In kindness God gave us marriage to point beyond worship of self to worship of other. That many do not take up his generous offer to worship Him as the supreme OTHER does not negate the gift.
And what has that otherness drawn/forced/compelled out of each of us? A heightened sense of serving the other and not seeking self-gratification. Traditional marriage has all of the components in it which draw us away from the idea that self-fulfilment is the goal of marriage. That many of us fail to take up that challenge is not the fault of marriage.
Traditional marriage is asymmetrical. Of course that’s not just about sex, but sex in a traditional marriage is a pretty good object lesson in asymmetry and diversity. There’s a creation reality right there. And for what it’s worth, it’s a good reason to stay after class to catch up on unfinished work.
Sex inside traditional marriage isn’t the sum total of asymmetry, but it’s a focal point. It also reminds us, when we don’t have sex for some reason; physical, emotional, end of term pregnancy, sheer exhaustion from babies, unresolved anger, that our deep differences are not supposed to divide us, but draw us together in deep resolve.
That has not always been easy. In our worse moments we have resented asymmetry. But never at our best moments!

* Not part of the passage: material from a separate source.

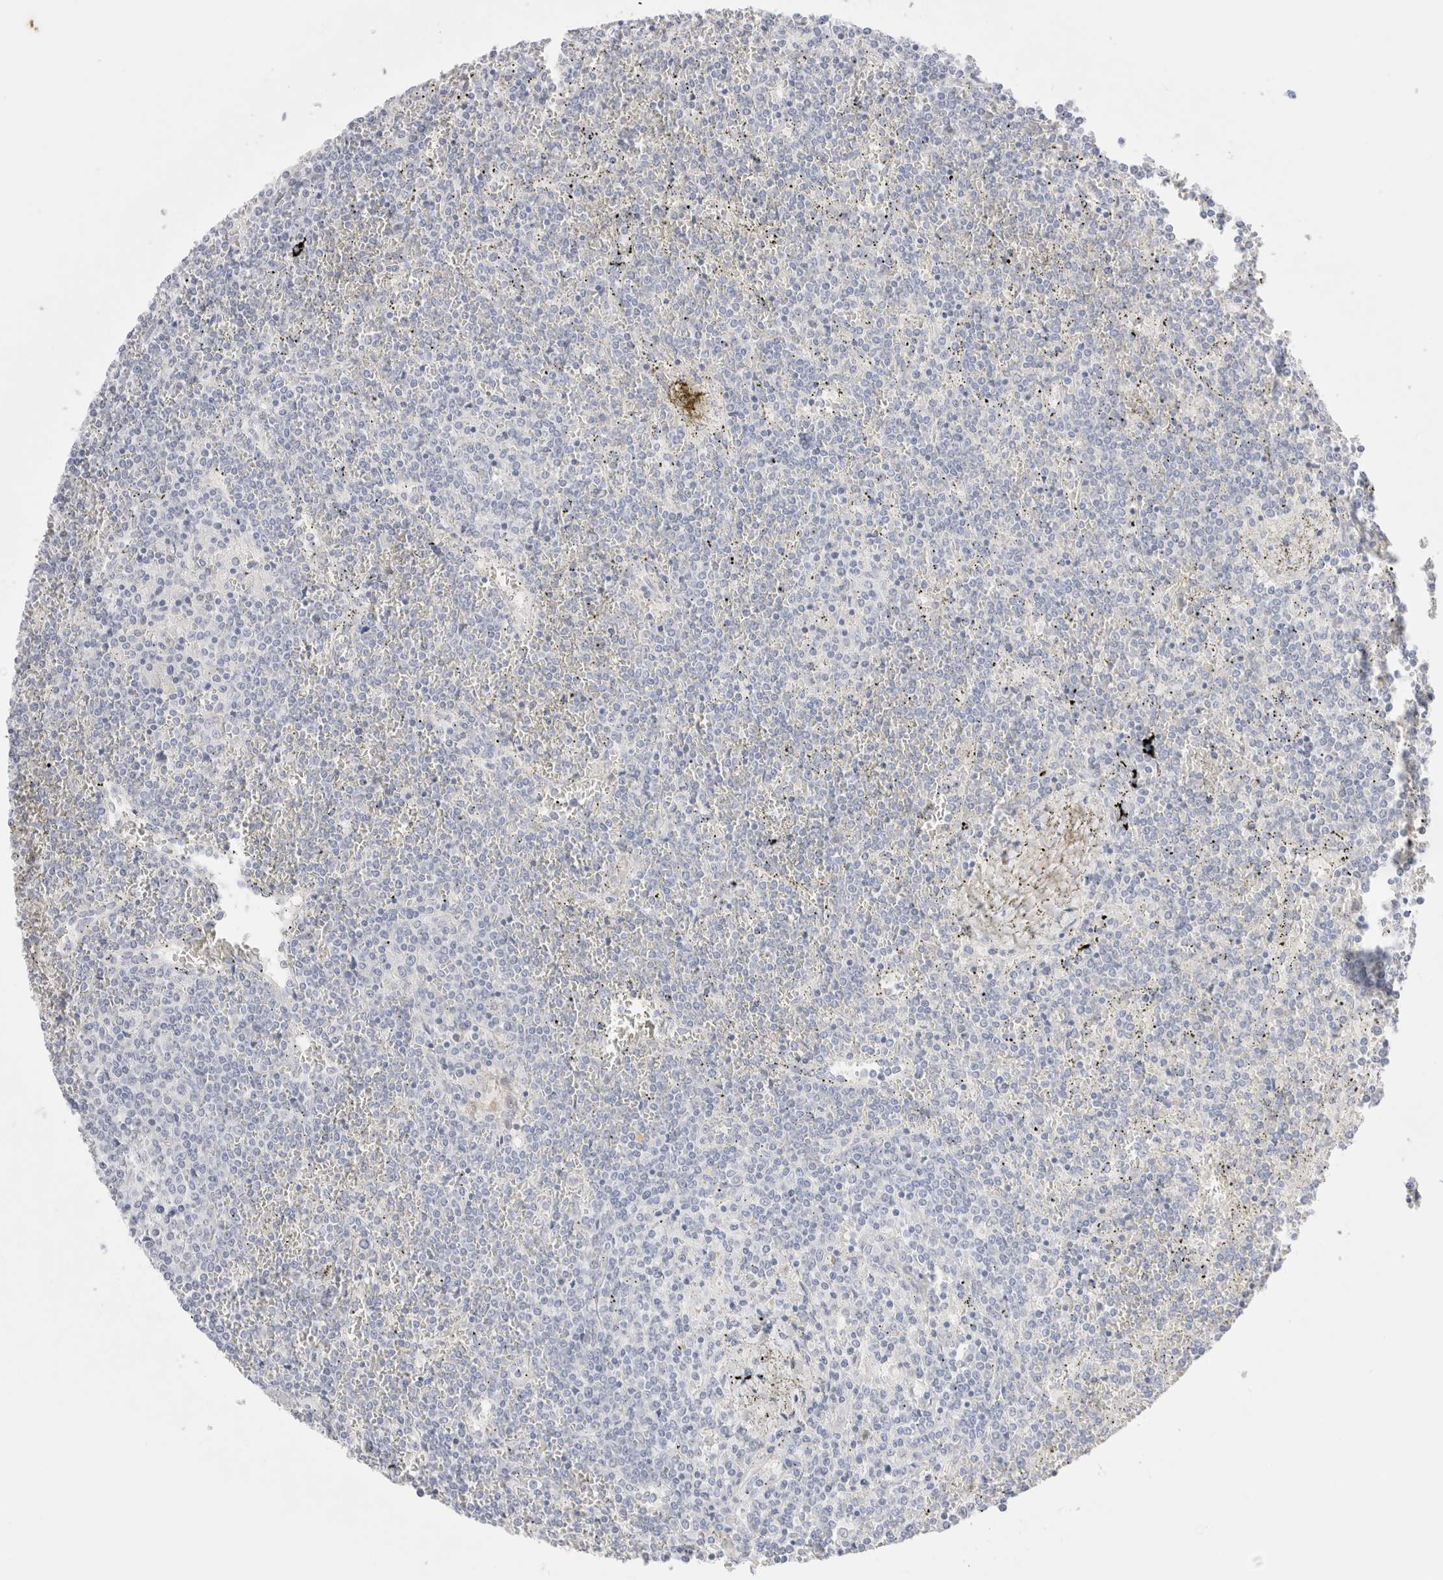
{"staining": {"intensity": "negative", "quantity": "none", "location": "none"}, "tissue": "lymphoma", "cell_type": "Tumor cells", "image_type": "cancer", "snomed": [{"axis": "morphology", "description": "Malignant lymphoma, non-Hodgkin's type, Low grade"}, {"axis": "topography", "description": "Spleen"}], "caption": "Immunohistochemical staining of malignant lymphoma, non-Hodgkin's type (low-grade) demonstrates no significant expression in tumor cells.", "gene": "EPCAM", "patient": {"sex": "female", "age": 19}}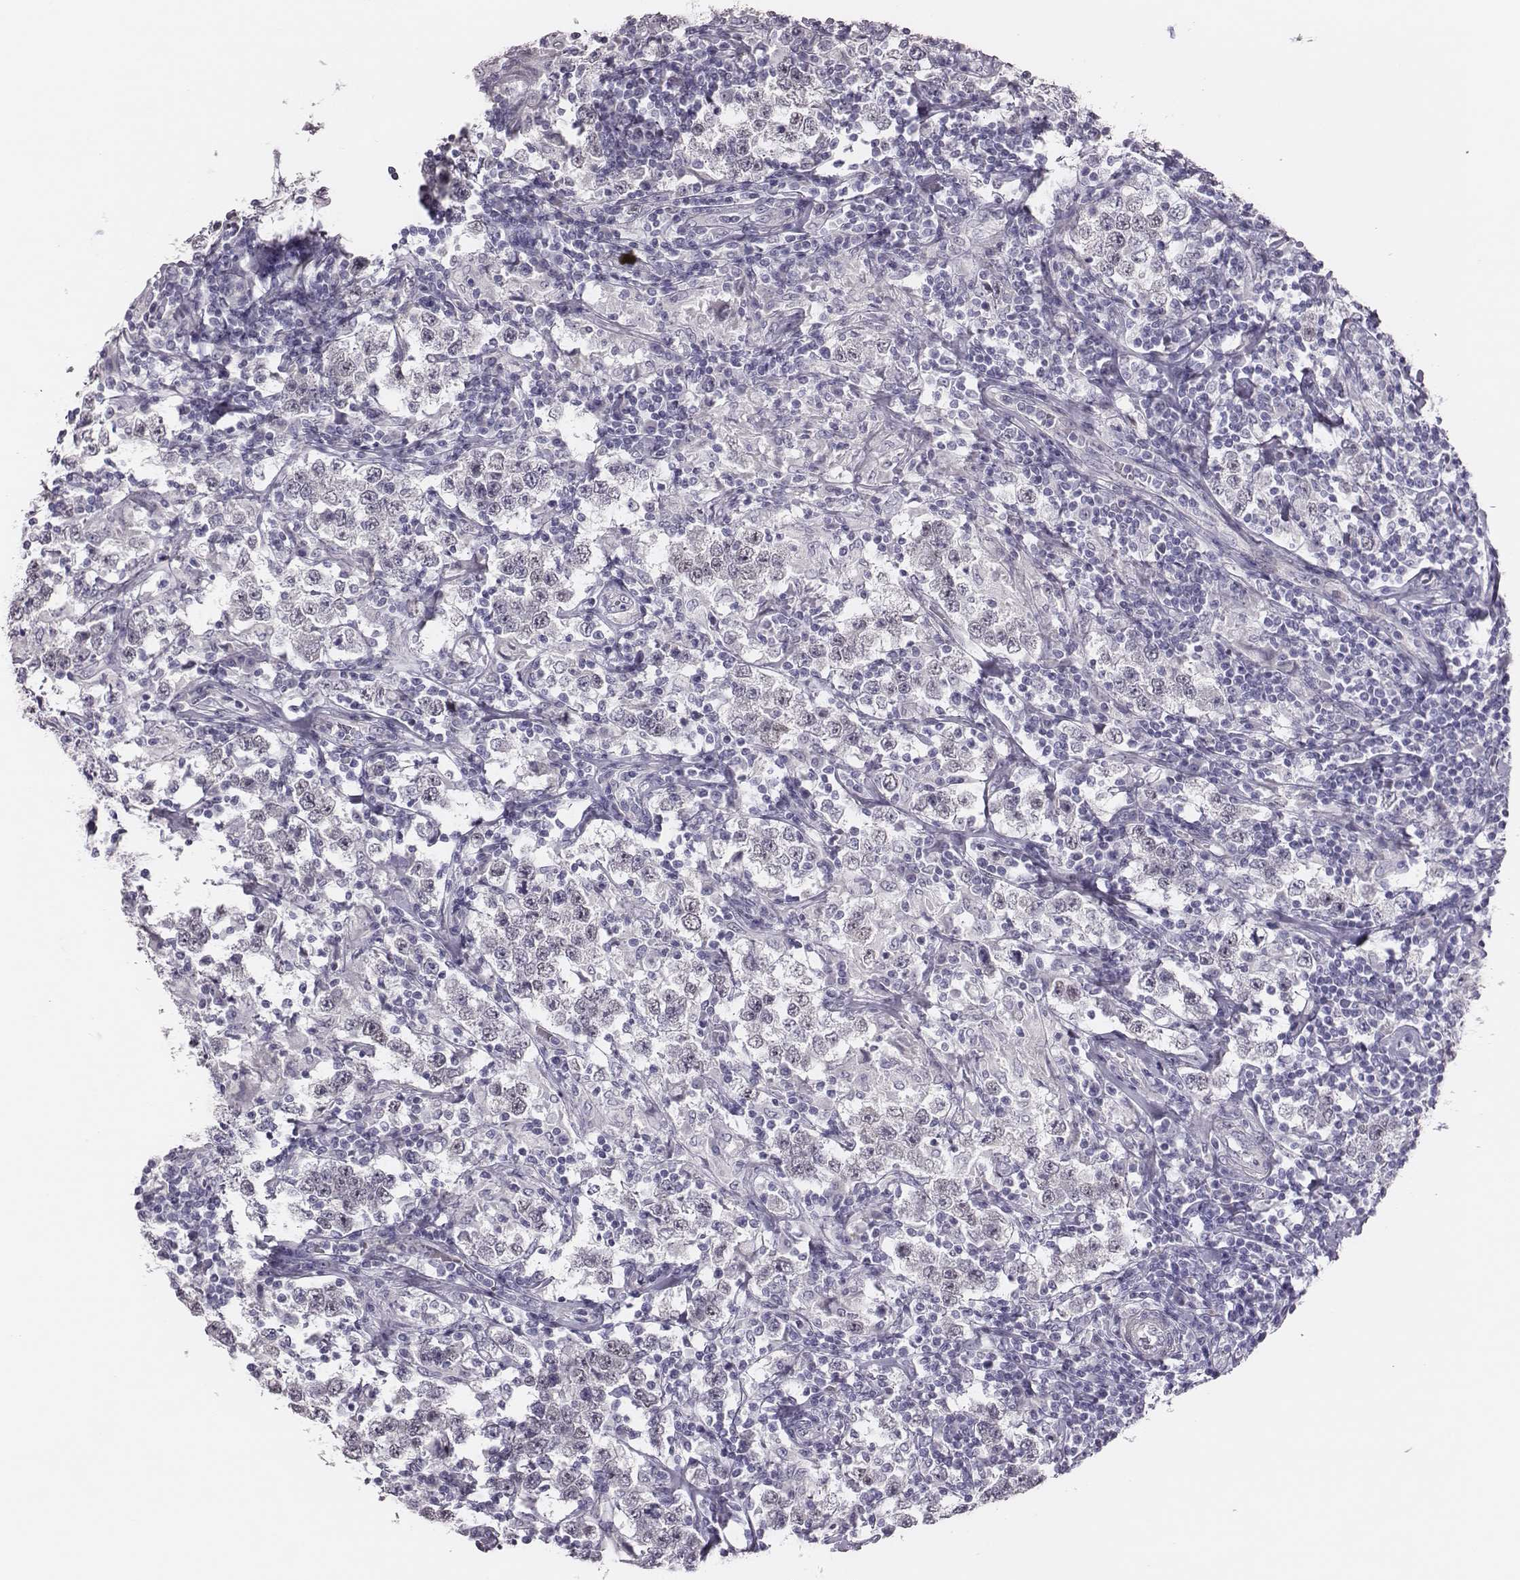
{"staining": {"intensity": "negative", "quantity": "none", "location": "none"}, "tissue": "testis cancer", "cell_type": "Tumor cells", "image_type": "cancer", "snomed": [{"axis": "morphology", "description": "Seminoma, NOS"}, {"axis": "morphology", "description": "Carcinoma, Embryonal, NOS"}, {"axis": "topography", "description": "Testis"}], "caption": "DAB (3,3'-diaminobenzidine) immunohistochemical staining of human embryonal carcinoma (testis) reveals no significant staining in tumor cells.", "gene": "SCML2", "patient": {"sex": "male", "age": 41}}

The ultimate reason I believe that traditional marriage takes the cake is that it is a shadow of a far greater reality. It is, according to the Bible, a covenantal reflection of the relationship between the Bridegroom in the Bible who wooed his Bride. God pursues his people in love, they respond in love (and sometimes don’t). And of course the truest expression of it all is the Bridegroom is Christ, and his costly life-giving sacrifice for his Bride the Church. Ephesians 5 explains it:
“Therefore a man shall leave his father and mother and hold fast to his wife, and the two shall become one flesh.” 32 This mystery is profound, and I am saying that it refers to Christ and the church. 33 However, let each one of you love his wife as himself, and let the wife see that she respects her husband.
That makes perfect sense in a closed world. But not a world in which a transcendent God in his kindness and love called out to us first.